Input data:
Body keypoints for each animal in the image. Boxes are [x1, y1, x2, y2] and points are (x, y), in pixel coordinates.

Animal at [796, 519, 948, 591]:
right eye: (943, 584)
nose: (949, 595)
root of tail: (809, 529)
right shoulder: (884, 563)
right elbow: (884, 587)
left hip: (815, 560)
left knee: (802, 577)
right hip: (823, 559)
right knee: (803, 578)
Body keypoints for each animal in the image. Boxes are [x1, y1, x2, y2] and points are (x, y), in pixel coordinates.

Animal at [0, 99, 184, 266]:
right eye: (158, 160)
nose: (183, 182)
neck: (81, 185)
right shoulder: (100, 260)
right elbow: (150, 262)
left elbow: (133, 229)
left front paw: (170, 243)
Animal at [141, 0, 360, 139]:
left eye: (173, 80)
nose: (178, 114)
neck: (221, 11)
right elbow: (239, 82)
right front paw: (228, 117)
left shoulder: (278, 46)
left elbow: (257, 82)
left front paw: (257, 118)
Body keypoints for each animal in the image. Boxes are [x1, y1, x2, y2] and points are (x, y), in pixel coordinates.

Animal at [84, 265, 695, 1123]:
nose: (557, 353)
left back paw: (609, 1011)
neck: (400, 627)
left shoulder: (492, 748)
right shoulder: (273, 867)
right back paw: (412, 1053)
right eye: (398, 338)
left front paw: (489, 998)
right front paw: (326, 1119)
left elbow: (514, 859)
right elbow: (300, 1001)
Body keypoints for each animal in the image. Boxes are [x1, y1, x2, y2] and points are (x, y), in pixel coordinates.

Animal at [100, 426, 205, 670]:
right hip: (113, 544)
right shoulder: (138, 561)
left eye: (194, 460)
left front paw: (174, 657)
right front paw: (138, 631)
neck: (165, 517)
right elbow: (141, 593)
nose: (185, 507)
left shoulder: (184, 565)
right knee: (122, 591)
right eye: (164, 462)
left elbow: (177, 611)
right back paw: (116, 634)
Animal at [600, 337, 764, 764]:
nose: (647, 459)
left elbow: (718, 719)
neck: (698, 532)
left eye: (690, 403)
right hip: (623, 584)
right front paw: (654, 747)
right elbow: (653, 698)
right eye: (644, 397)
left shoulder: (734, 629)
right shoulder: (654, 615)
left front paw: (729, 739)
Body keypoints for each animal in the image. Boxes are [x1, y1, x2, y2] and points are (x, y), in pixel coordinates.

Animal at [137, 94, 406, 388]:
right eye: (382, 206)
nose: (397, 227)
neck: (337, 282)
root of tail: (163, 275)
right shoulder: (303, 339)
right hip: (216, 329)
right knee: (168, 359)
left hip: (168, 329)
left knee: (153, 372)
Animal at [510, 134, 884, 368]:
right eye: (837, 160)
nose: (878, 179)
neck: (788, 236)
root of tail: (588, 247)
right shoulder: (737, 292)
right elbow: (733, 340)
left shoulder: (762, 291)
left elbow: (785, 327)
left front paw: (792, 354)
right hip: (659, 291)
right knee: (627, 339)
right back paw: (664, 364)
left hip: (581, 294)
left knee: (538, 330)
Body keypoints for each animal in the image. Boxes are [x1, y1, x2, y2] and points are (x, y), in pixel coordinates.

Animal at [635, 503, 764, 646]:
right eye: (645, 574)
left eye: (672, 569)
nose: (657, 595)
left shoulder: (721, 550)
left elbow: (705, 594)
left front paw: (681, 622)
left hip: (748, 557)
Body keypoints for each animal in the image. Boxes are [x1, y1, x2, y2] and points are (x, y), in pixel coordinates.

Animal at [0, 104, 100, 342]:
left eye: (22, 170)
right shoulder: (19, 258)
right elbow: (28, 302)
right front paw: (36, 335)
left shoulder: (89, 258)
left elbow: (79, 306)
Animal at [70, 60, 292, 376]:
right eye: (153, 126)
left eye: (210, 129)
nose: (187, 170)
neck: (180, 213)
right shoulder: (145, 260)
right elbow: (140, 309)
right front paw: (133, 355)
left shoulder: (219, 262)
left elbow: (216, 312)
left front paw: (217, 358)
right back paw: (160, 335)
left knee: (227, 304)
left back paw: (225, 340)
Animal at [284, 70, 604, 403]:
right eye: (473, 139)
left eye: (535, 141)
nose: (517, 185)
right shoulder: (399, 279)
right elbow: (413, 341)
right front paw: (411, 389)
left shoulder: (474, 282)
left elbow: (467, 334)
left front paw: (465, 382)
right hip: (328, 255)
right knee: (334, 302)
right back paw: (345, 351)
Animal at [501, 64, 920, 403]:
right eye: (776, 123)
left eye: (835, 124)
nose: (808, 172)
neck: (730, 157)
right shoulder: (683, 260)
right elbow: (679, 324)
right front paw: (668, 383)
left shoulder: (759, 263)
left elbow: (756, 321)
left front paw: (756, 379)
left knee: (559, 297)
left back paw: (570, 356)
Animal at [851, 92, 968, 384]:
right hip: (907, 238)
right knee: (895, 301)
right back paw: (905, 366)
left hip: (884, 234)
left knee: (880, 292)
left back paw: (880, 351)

Prompt:
Using the entries above, output exactly the lines between the line holding "nose: (647, 459)" and the line holding "left hip: (748, 557)", end lines included, and nothing more.

Answer space:
nose: (647, 459)
left elbow: (718, 719)
neck: (698, 532)
left eye: (690, 403)
right hip: (623, 584)
right front paw: (654, 747)
right elbow: (653, 698)
right eye: (644, 397)
left shoulder: (734, 629)
right shoulder: (654, 615)
left front paw: (729, 739)
Body keypoints for each animal in the image. Boxes are [x1, y1, x2, y2] and points are (x, y), in pixel coordinates.

Animal at [137, 94, 406, 388]:
right eye: (382, 206)
nose: (397, 227)
neck: (337, 282)
root of tail: (163, 275)
right shoulder: (303, 339)
right hip: (216, 329)
right knee: (168, 359)
left hip: (168, 329)
left knee: (153, 372)
Animal at [510, 134, 884, 368]:
right eye: (837, 160)
nose: (878, 179)
neck: (788, 236)
root of tail: (588, 247)
right shoulder: (737, 292)
right elbow: (733, 340)
left shoulder: (762, 291)
left elbow: (785, 327)
left front paw: (792, 354)
right hip: (659, 291)
right knee: (627, 339)
right back paw: (664, 364)
left hip: (581, 294)
left knee: (538, 330)
Body keypoints for each animal in the image. Boxes are [x1, y1, x2, y2] and points are (x, y), in pixel coordinates.

Animal at [635, 503, 764, 646]:
right eye: (645, 574)
left eye: (672, 569)
nose: (657, 595)
left shoulder: (721, 550)
left elbow: (705, 594)
left front paw: (681, 622)
left hip: (748, 557)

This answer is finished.